> **TASK DIRECTIONS**
Express the lines of all the entries as a single numbered list, omitting any blank lines. Leave the pictures out of your answer.

┌────────

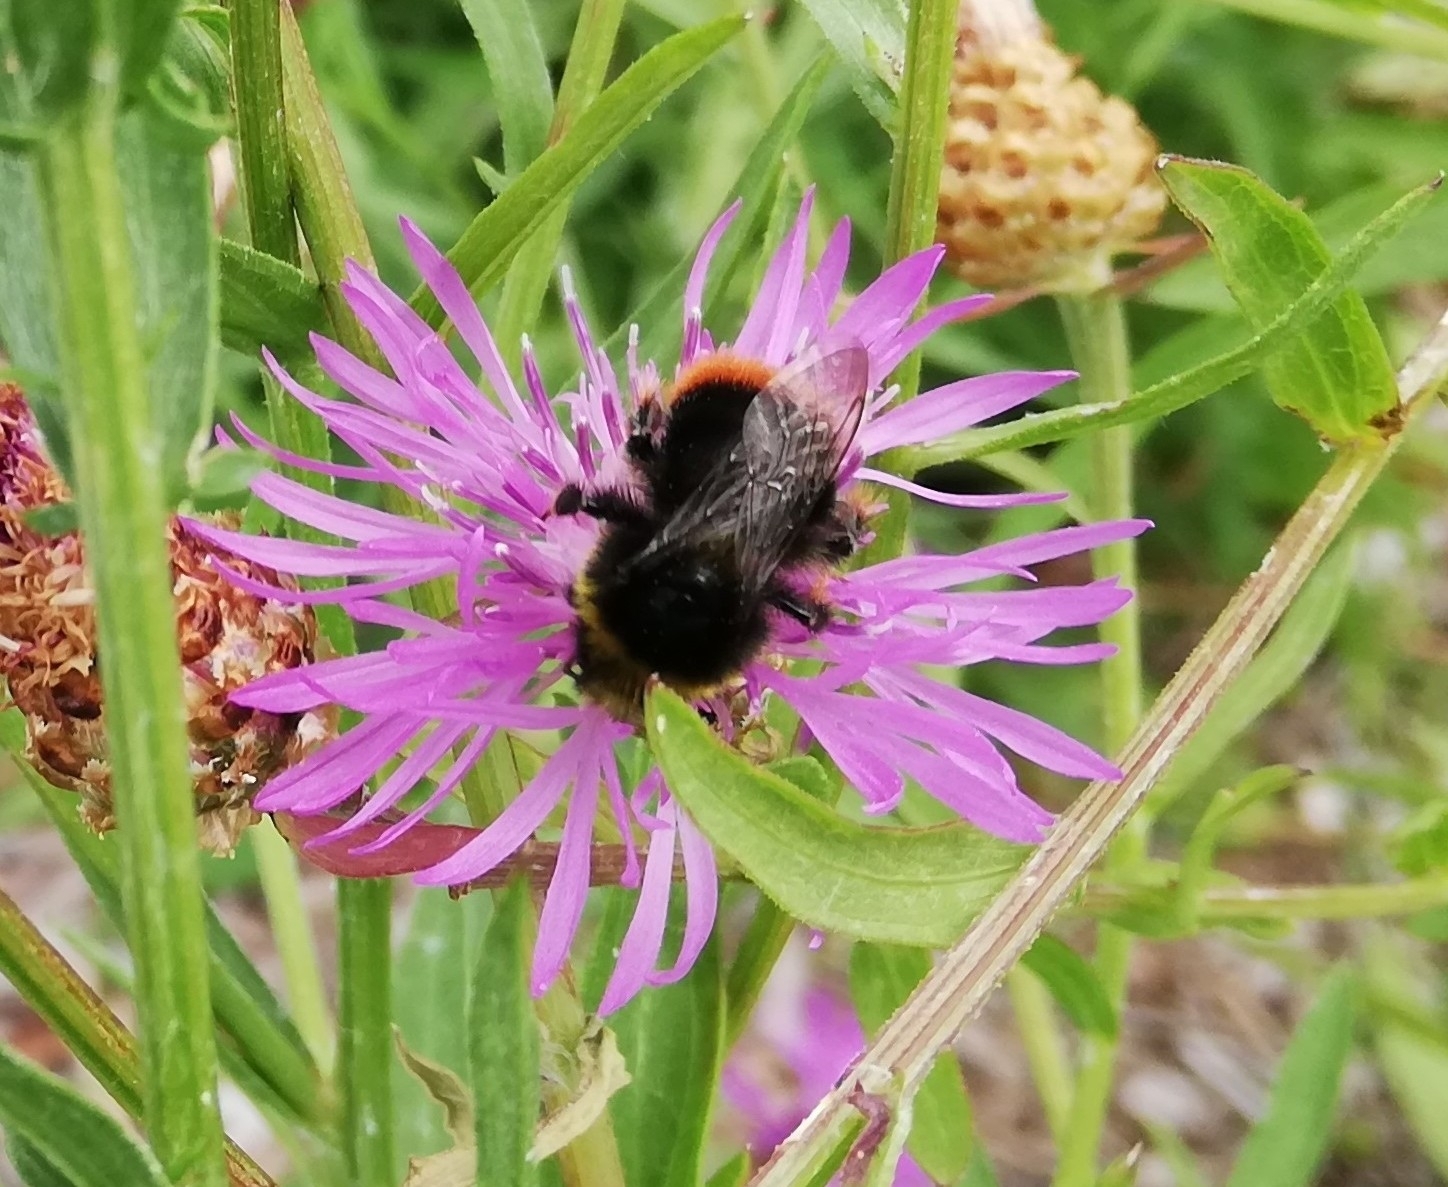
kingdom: Animalia
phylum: Arthropoda
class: Insecta
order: Hymenoptera
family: Apidae
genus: Bombus
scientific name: Bombus lapidarius
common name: Large red-tailed humble-bee
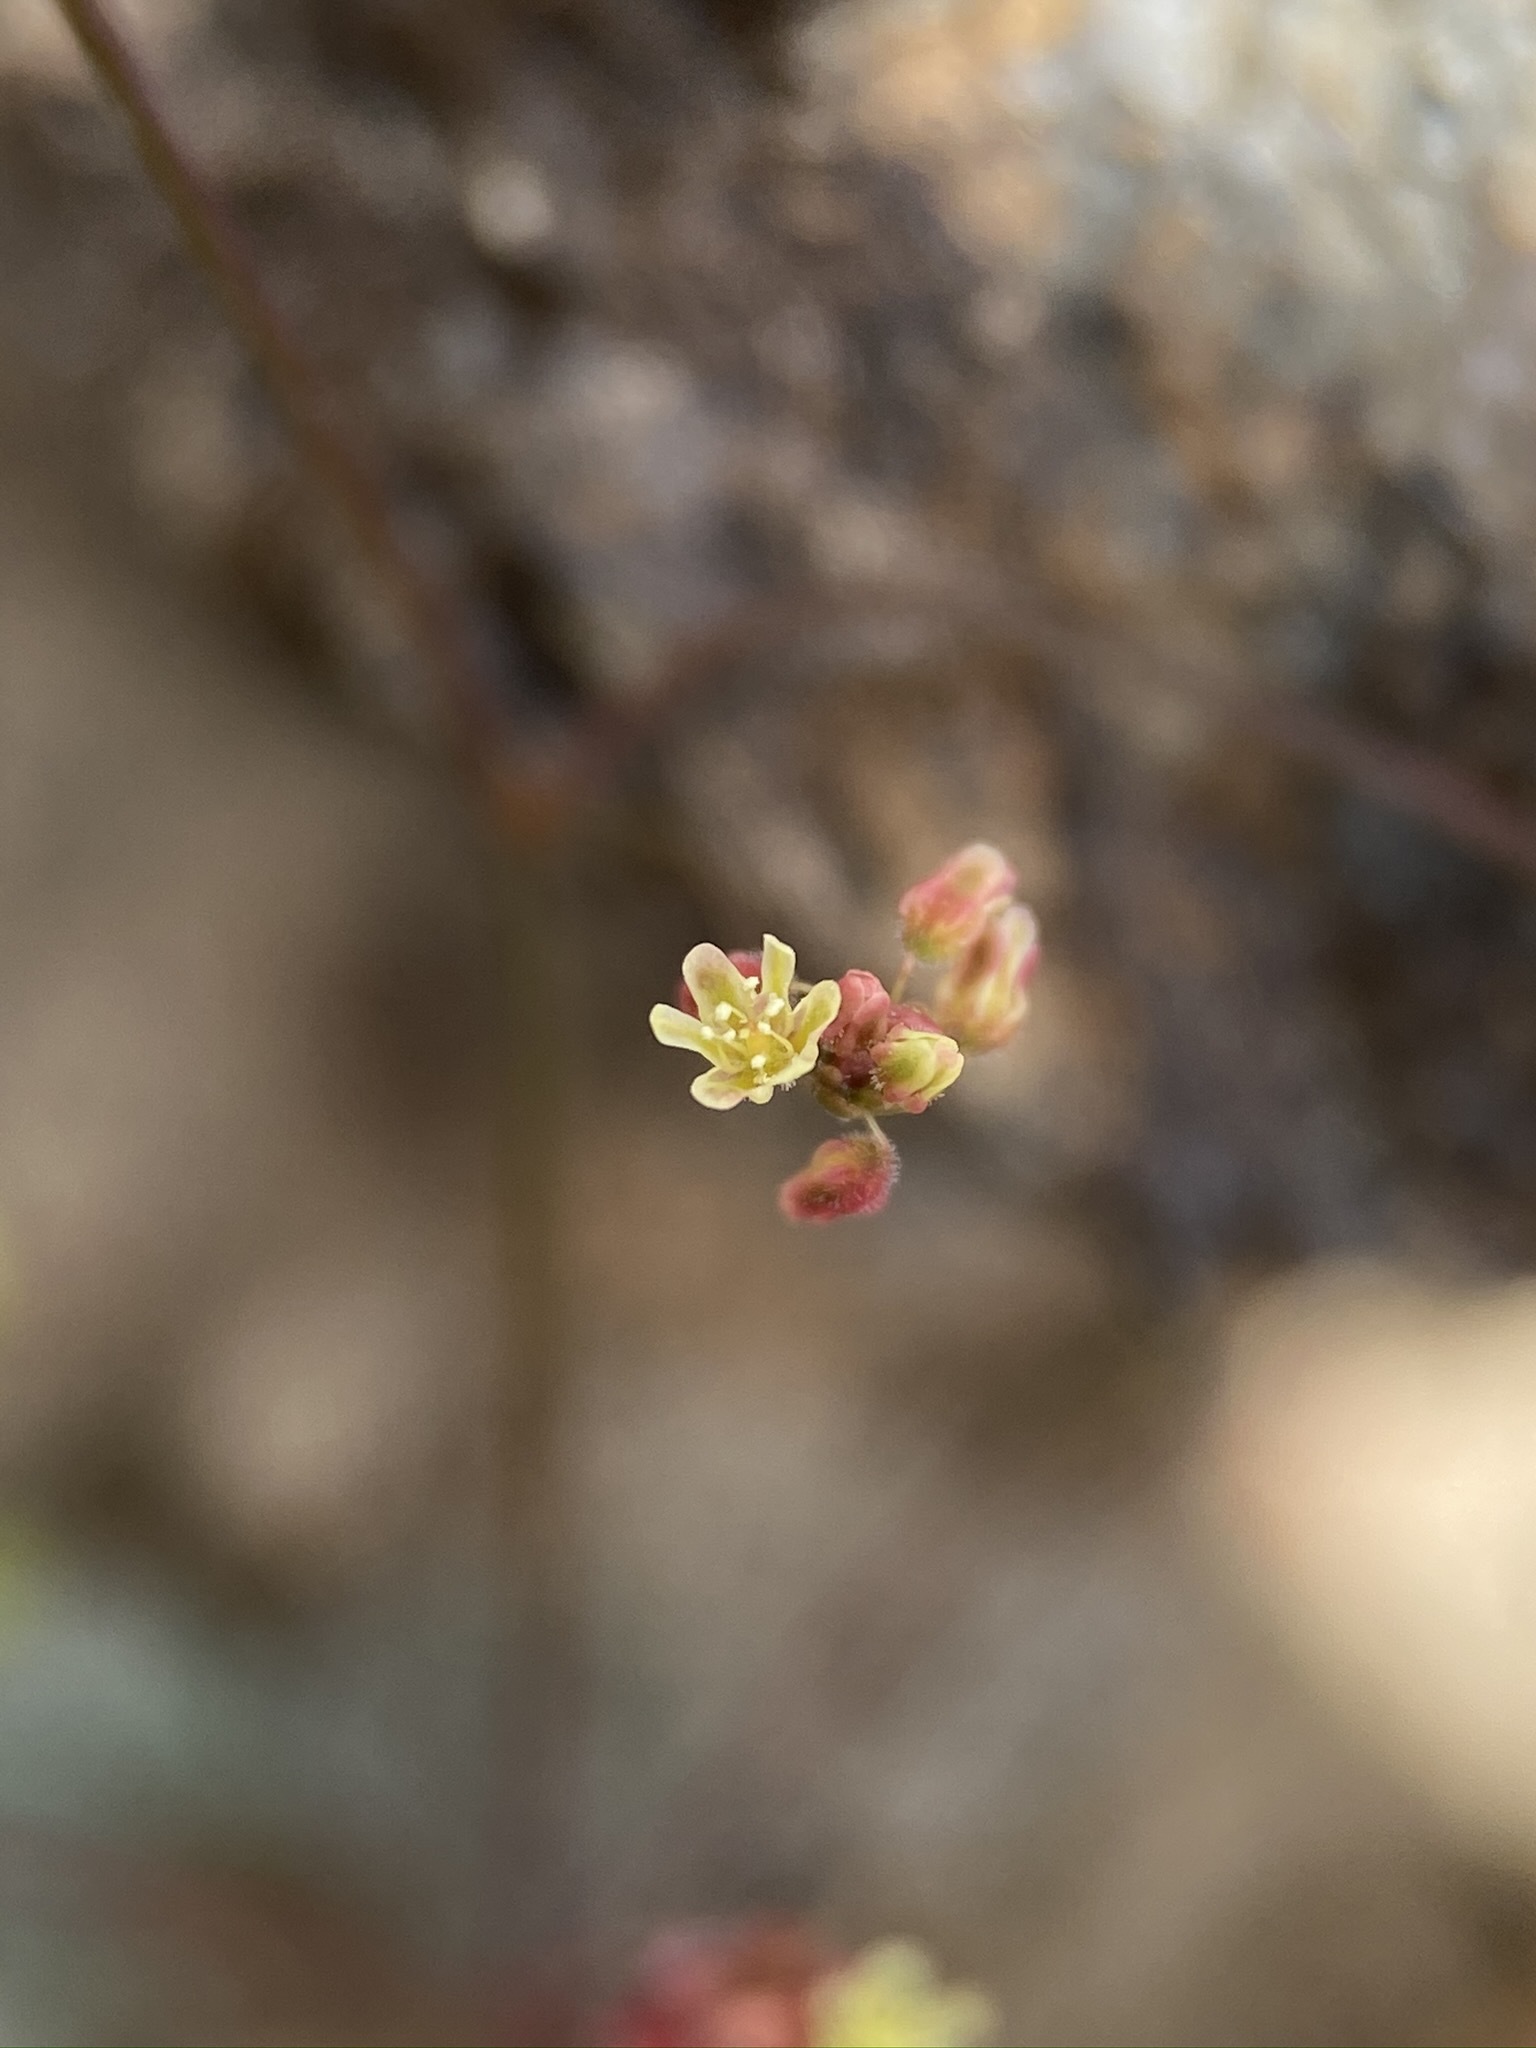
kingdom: Plantae
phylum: Tracheophyta
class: Magnoliopsida
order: Caryophyllales
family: Polygonaceae
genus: Eriogonum
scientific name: Eriogonum thomasii
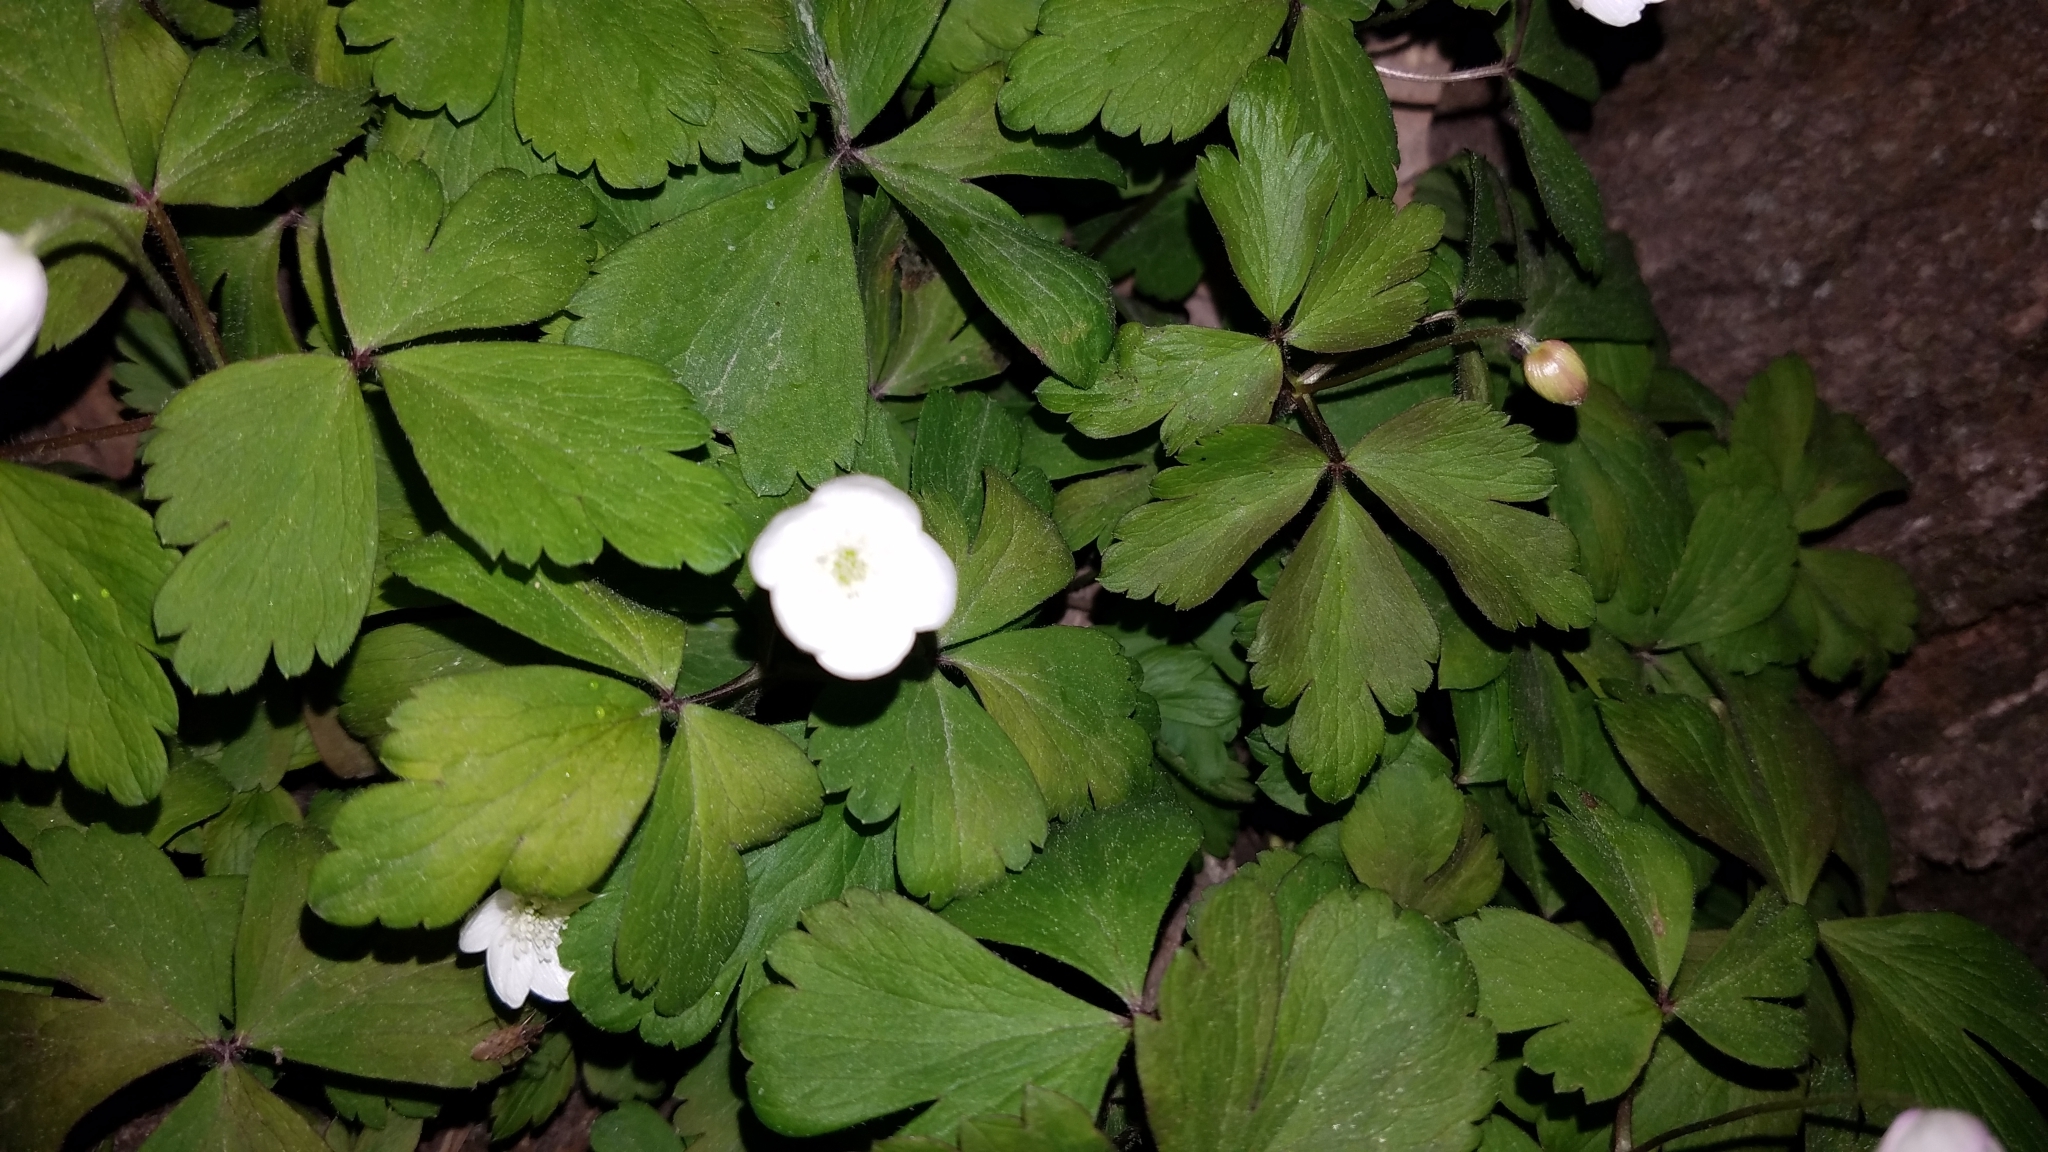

└────────

> **TASK SOLUTION**
1. kingdom: Animalia
2. phylum: Arthropoda
3. class: Insecta
4. order: Hymenoptera
5. family: Apidae
6. genus: Bombus
7. scientific name: Bombus lapidarius
8. common name: Large red-tailed humble-bee
9. kingdom: Plantae
10. phylum: Tracheophyta
11. class: Magnoliopsida
12. order: Caryophyllales
13. family: Polygonaceae
14. genus: Eriogonum
15. scientific name: Eriogonum thomasii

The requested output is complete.